→ Given data
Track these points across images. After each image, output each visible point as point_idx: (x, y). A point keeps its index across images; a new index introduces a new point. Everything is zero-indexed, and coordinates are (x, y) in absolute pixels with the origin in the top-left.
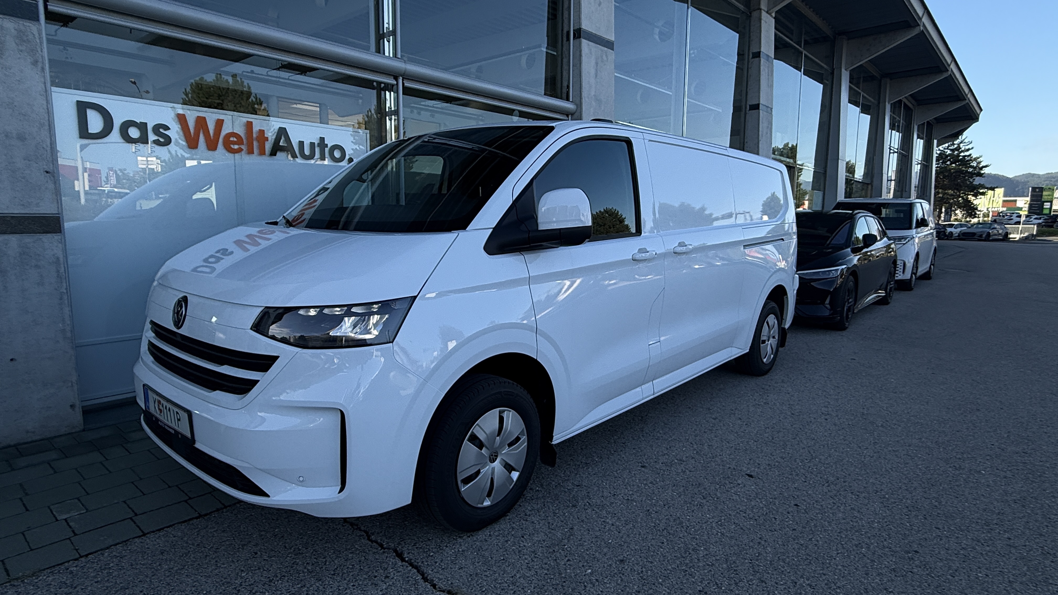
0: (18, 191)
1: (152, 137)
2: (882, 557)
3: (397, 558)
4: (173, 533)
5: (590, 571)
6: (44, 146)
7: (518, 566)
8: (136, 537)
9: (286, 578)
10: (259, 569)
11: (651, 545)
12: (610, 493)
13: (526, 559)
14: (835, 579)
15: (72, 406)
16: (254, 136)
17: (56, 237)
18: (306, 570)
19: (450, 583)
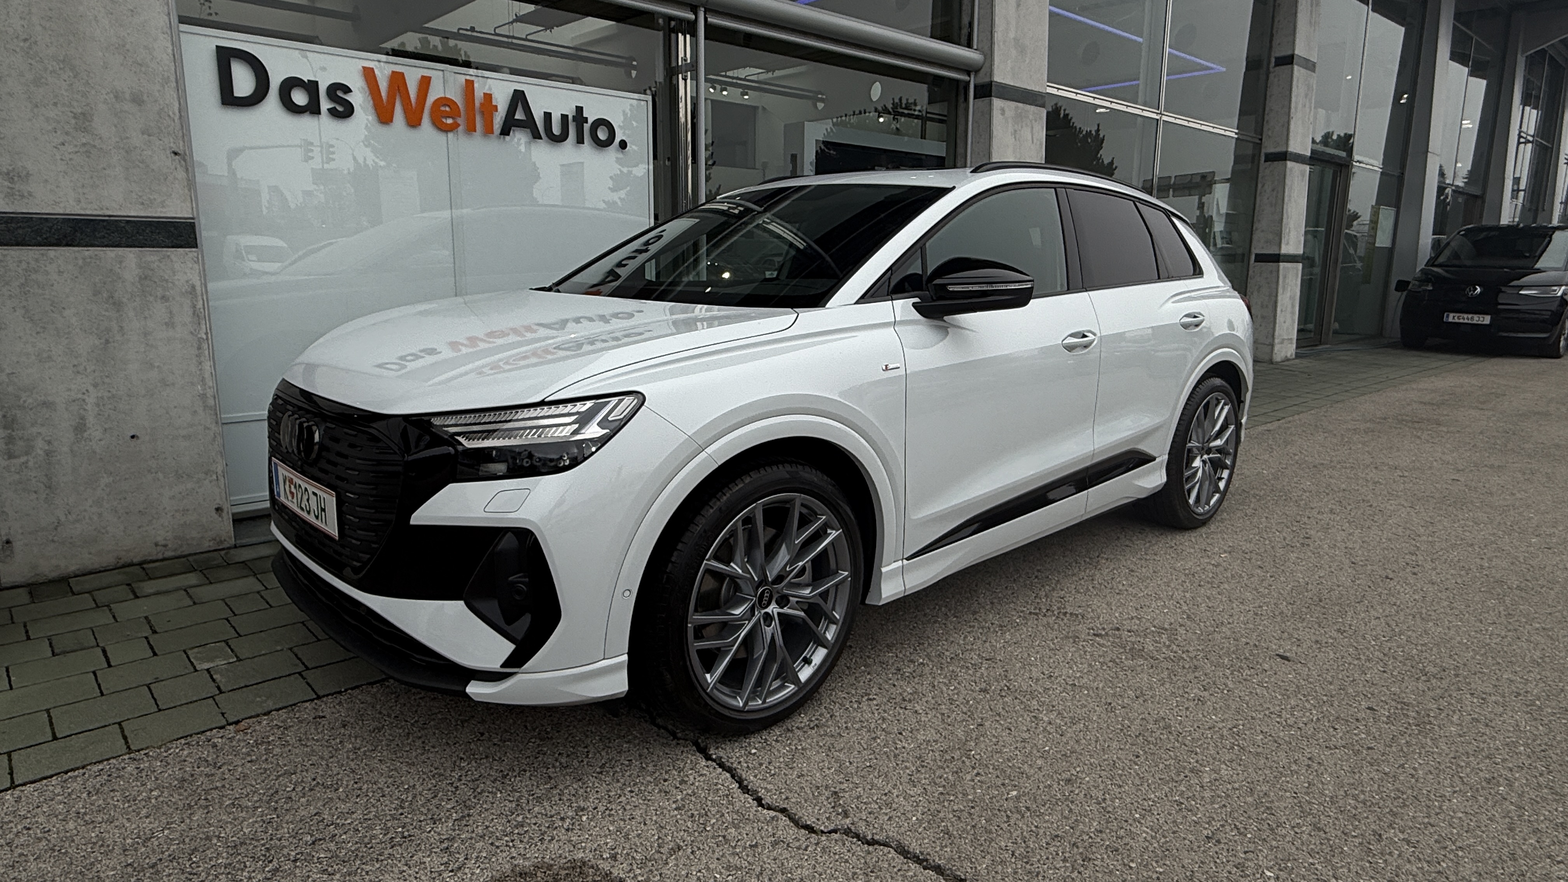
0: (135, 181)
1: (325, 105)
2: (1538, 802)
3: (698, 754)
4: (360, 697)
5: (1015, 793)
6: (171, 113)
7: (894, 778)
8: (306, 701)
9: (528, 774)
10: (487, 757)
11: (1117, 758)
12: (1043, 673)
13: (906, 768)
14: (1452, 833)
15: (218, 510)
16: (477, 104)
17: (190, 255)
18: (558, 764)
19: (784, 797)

→ Task prompt
Reproduce every line of the data above without any changes, but leave out the pictures.

→ Solution for this problem
Track these points across images. After each image, output each visible point as point_idx: (x, y). A point keeps its index across images; a new index introduces a new point. Everything is zero-indexed, and coordinates are (x, y) in absolute pixels with the origin in the top-left.
0: (18, 191)
1: (152, 137)
2: (882, 557)
3: (397, 558)
4: (173, 533)
5: (590, 571)
6: (44, 146)
7: (518, 566)
8: (136, 537)
9: (286, 578)
10: (259, 569)
11: (651, 545)
12: (610, 493)
13: (526, 559)
14: (835, 579)
15: (72, 406)
16: (254, 136)
17: (56, 237)
18: (306, 570)
19: (450, 583)
0: (135, 181)
1: (325, 105)
2: (1538, 802)
3: (698, 754)
4: (360, 697)
5: (1015, 793)
6: (171, 113)
7: (894, 778)
8: (306, 701)
9: (528, 774)
10: (487, 757)
11: (1117, 758)
12: (1043, 673)
13: (906, 768)
14: (1452, 833)
15: (218, 510)
16: (477, 104)
17: (190, 255)
18: (558, 764)
19: (784, 797)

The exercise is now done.